Plumber:"We repair what your husband fixed."
On the trucks of a local plumbing company in NE Pennsylvania:"Don't sleep
with a drip, call your plumber."
Pizza shop slogan:
"7 days without pizza makes one weak."
At a tire shop in Milwaukee:
"Invite us to your next blowout."
Door of a plastic surgeons office:"Hello, can we pick your nose?"
At a Laundry Shop:"How about we refund your money, send you a new one at
no charge,close the store and have the manager shot. Would that be
satisfactory?"
At a Towing Company:"We don't charge an arm and a leg. We want tows."
On an electricians truck:"Let us remove your shorts."

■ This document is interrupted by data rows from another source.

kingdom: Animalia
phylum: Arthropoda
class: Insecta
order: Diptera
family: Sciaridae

In a Nonsmoking Area:"If we see smoking we will assume you are on fire and
take appropriate action."
On Maternity Room Door"Push, Push, Push."
At an Optometrists Office:"If you don't see what you're looking for,you've
come to the right place."
On a Taxidermist's window: "We really know our stuff."

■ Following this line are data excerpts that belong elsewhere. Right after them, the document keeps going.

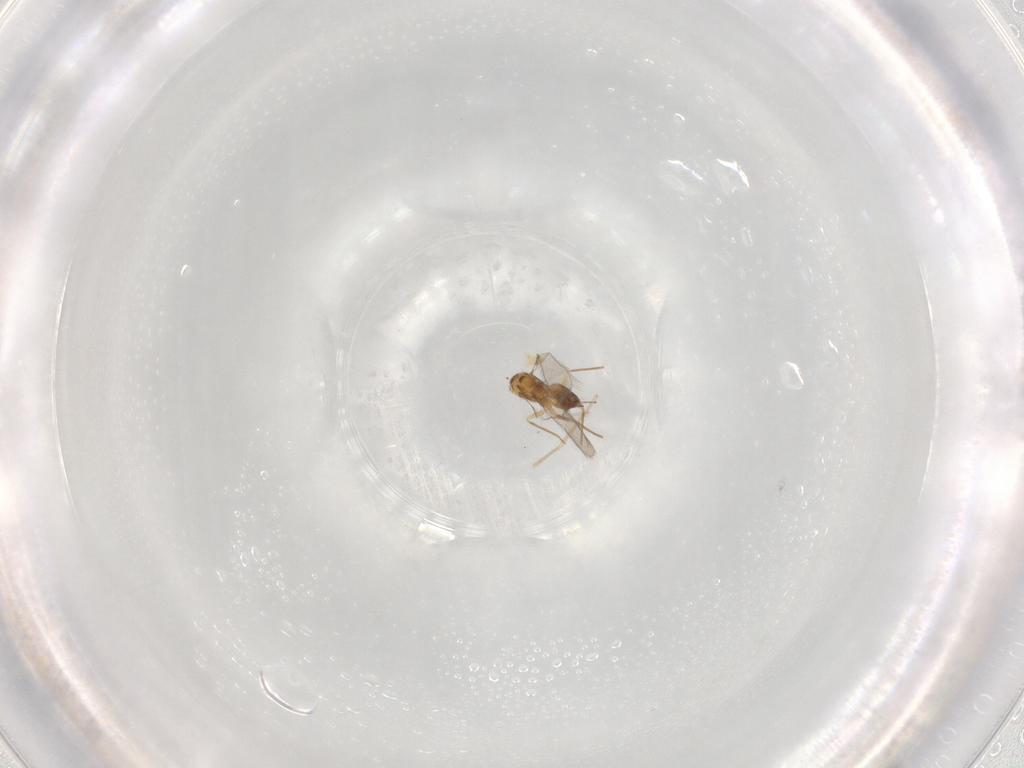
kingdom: Animalia
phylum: Arthropoda
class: Insecta
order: Hymenoptera
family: Mymaridae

In a Podiatrist's office:"Time wounds all heels."
At a Car Dealership:"The best way to get back on your feet - miss a car
payment."
Outside a Muffler Shop:"No appointment necessary, we hear you coming."
On a desk in a reception room:"We shoot every third salesman, and the
second one just left."
In a Veterinarians waiting room:"Be back in 5 minutes, Sit! Stay!"
In a Restaurant window:"Don't stand there and be hungry, come on in and
get fed up."
In the front yard of a funeral home:"Drive carefully, we'll wait."